> **Passage given**
════
In the late 1980s, if you were to stop people in a crowded market place in Beijing and ask a dozen of them randomly chosen, as to the future of China ten, twenty or thirty years hence, possibly all 12 will give you the same answer. China will become a strong country and its people will enjoy immense prosperity, as during its glorious past. This was the impression I gained then as a young Indian diplomat in China. My conjecture is that if the same question is posed to a sanitary worker in Tiananmen Square, a scholar in the Chinese Academy of Social Sciences (CASS) or a Minister working in Zhongnanhai [former imperial garden adjacent to the Forbidden City in Beijing which today serves as the headquarters of the Communist Party of China (CPC) and the State Council or government of the Peoples Republic of China (PRC)], you are likely to get the same answer from all three persons.
Swing forward to 2012-13. Xi Jinping who assumed the posts of General Secretary of the CPC in late 2012 and then President of the PRC in early 2013, is credited with promoting the phrase, ‘Chinese Dream’. Xi did not offer a precise definition of his Chinese Dream, instead calling on young Chinese to “…dare to dream, work assiduously to fulfill the dreams and contribute to the revitalization or rejuvenation of the nation.” It was left to various state-controlled media to attribute four basic parts to the Dream – ‘strong China’, ‘civilized China’, ‘harmonious China’, and ‘beautiful China’.
════
> **Aim 1**
In the passage on the Chinese Dream, rewrite the stretch from "Swing forward to" through "and ‘beautiful China’." with "Chinese Dream" changed to "China Dream".
> **Aim 2**
According to the passage on the Chinese Dream, why did state-controlled media supply the four basic parts of the Dream? Answer in one to three sentences.

> **Information given**
════
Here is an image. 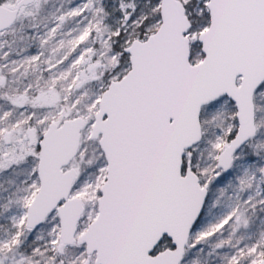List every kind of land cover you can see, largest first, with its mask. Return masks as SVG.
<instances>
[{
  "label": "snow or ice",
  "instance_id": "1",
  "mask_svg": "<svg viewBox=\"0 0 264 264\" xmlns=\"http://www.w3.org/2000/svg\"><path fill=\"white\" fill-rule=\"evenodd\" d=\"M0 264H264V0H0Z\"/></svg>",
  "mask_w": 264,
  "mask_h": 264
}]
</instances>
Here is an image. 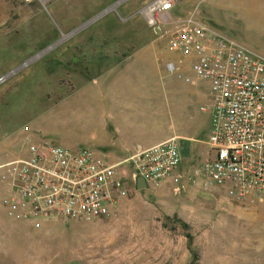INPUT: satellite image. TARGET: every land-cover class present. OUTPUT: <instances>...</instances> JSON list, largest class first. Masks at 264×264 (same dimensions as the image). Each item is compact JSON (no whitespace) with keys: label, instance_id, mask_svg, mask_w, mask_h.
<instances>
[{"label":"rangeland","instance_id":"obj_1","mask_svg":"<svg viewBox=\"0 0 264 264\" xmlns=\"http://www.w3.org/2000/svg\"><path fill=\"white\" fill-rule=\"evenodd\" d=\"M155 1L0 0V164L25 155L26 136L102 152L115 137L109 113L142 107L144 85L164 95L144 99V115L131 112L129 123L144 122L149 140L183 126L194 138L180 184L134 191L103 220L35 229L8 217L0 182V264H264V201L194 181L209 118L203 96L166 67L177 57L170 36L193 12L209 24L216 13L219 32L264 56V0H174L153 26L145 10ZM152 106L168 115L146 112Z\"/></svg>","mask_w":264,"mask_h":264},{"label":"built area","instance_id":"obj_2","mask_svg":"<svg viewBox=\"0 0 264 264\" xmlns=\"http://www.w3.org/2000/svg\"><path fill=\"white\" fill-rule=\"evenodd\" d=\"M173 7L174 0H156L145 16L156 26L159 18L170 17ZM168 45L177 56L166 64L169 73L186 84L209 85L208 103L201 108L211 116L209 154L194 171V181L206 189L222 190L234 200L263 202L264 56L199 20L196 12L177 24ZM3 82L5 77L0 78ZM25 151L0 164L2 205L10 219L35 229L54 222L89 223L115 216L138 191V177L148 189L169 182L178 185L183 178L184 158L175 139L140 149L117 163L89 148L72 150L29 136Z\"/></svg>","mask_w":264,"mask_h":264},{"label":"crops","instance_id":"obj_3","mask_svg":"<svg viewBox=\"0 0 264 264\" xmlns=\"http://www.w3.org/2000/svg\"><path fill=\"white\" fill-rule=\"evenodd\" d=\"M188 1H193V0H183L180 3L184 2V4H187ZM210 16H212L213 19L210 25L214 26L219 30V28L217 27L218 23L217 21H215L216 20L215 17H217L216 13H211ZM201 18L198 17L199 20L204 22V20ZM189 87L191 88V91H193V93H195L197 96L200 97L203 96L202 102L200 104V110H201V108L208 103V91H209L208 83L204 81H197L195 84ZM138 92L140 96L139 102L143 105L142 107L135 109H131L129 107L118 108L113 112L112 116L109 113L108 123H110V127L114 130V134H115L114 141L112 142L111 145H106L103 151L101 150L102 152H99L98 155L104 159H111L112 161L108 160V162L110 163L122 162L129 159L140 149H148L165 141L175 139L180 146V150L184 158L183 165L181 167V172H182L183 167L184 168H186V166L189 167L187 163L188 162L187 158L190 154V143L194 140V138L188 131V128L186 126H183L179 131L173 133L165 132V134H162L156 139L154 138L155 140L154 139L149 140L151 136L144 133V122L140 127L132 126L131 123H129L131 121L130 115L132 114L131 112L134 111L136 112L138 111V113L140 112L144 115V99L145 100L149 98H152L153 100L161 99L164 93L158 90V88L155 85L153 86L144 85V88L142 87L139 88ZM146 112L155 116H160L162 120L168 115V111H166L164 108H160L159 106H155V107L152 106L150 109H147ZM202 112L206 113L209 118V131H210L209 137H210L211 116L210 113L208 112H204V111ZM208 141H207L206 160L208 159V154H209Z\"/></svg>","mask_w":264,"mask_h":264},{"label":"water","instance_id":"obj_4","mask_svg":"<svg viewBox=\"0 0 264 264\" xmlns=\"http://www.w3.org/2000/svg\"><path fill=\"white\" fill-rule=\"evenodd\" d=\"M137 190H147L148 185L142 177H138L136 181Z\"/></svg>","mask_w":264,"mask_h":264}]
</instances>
════
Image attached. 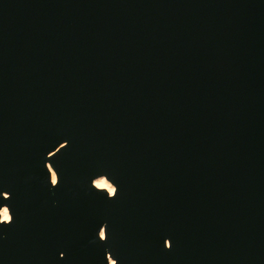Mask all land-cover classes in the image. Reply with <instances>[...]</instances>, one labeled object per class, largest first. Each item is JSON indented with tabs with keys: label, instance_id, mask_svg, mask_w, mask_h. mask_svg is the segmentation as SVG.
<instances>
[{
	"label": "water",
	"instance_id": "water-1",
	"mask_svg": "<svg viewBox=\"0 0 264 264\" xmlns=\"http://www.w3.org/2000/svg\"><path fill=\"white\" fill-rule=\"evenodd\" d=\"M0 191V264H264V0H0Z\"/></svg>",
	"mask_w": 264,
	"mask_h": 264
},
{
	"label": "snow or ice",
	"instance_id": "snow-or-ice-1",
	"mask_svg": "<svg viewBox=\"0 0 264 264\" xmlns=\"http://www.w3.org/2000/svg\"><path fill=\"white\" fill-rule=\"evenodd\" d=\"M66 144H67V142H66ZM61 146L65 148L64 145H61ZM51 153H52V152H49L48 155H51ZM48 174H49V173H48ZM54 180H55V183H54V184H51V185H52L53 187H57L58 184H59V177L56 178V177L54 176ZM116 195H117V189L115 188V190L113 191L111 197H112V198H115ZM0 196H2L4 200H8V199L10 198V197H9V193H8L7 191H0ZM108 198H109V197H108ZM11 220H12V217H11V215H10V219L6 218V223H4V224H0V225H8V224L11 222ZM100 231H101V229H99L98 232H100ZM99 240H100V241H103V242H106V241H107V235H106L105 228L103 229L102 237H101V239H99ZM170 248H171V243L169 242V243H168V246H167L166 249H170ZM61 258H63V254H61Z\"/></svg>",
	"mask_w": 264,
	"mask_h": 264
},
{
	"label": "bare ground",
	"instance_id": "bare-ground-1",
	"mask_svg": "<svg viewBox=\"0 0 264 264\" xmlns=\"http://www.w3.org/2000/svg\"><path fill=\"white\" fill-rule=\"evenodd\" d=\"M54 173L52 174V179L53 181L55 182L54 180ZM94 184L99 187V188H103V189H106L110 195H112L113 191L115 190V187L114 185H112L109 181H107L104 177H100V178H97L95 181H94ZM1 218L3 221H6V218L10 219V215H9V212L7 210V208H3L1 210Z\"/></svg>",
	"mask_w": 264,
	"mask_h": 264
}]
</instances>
════
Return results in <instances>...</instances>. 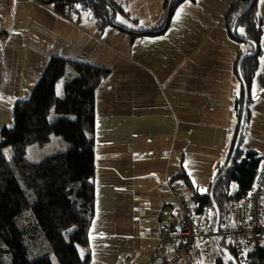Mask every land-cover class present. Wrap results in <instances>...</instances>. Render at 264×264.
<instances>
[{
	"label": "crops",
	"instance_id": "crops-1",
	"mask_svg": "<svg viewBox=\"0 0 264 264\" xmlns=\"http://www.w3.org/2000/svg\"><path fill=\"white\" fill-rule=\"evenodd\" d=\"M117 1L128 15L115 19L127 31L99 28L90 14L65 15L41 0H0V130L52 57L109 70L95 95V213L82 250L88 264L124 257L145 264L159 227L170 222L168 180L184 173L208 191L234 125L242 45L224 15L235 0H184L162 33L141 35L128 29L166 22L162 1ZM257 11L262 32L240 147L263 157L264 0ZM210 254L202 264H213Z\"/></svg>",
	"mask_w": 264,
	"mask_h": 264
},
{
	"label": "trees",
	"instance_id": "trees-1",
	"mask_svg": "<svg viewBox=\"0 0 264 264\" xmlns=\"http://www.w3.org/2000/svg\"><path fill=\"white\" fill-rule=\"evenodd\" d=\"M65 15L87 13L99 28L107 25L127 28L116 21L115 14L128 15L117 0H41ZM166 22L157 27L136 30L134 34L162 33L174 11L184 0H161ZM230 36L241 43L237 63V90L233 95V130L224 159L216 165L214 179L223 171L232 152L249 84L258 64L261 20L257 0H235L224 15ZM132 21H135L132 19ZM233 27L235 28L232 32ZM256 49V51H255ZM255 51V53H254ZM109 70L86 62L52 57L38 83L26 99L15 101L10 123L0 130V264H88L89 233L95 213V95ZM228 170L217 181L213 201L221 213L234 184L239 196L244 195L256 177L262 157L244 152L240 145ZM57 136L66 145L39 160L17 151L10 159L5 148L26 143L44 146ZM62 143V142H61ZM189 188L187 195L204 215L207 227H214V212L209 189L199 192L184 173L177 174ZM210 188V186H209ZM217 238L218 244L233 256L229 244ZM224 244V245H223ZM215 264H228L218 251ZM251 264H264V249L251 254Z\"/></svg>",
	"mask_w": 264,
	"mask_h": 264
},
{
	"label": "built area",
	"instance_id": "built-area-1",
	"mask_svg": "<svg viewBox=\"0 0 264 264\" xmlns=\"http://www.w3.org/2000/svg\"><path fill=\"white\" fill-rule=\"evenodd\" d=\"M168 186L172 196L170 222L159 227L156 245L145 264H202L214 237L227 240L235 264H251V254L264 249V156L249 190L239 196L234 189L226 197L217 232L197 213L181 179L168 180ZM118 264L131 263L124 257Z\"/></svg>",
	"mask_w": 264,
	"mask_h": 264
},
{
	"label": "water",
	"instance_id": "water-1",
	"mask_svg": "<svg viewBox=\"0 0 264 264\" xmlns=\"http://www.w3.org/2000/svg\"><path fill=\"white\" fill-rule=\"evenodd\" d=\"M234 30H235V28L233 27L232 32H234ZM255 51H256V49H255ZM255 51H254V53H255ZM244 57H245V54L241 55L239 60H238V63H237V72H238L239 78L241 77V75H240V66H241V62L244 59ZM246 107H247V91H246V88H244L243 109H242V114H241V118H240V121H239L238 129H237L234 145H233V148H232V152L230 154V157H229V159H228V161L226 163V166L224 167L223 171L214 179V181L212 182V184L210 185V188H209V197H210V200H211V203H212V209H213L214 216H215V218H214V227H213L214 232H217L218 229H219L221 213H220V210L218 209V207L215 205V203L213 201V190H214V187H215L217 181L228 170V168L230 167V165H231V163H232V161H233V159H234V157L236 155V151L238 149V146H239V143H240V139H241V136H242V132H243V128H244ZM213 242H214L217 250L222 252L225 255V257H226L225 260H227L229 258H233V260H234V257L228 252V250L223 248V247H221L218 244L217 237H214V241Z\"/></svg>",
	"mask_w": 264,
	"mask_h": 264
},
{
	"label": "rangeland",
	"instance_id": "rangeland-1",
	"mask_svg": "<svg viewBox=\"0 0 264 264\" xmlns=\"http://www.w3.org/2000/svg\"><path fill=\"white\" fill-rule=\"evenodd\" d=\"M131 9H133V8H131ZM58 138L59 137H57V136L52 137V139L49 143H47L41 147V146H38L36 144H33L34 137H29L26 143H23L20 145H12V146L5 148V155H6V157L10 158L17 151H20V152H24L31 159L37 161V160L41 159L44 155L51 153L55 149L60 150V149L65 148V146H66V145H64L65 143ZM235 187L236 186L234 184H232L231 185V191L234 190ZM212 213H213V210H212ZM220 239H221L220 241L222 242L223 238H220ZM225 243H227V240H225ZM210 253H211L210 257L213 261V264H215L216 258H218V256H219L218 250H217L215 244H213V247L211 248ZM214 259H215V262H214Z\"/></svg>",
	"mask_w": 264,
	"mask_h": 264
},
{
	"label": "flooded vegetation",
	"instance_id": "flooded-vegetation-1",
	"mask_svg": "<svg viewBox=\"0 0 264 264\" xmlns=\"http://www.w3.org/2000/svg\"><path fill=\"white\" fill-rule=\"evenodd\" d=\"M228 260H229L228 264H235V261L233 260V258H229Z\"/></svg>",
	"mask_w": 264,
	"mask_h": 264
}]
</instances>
════
> **Answer 1**
Swing forward to 2012-13. Xi Jinping who assumed the posts of General Secretary of the CPC in late 2012 and then President of the PRC in early 2013, is credited with promoting the phrase, ‘China Dream’. Xi did not offer a precise definition of his China Dream, instead calling on young Chinese to “…dare to dream, work assiduously to fulfill the dreams and contribute to the revitalization or rejuvenation of the nation.” It was left to various state-controlled media to attribute four basic parts to the Dream – ‘strong China’, ‘civilized China’, ‘harmonious China’, and ‘beautiful China’.

> **Answer 2**
Xi Jinping gave no precise definition of his Chinese Dream. Instead he called on young Chinese to dare to dream, work assiduously to fulfill those dreams and contribute to the nation's rejuvenation. That left state-controlled media to attribute the four parts: ‘strong China’, ‘civilized China’, ‘harmonious China’ and ‘beautiful China’.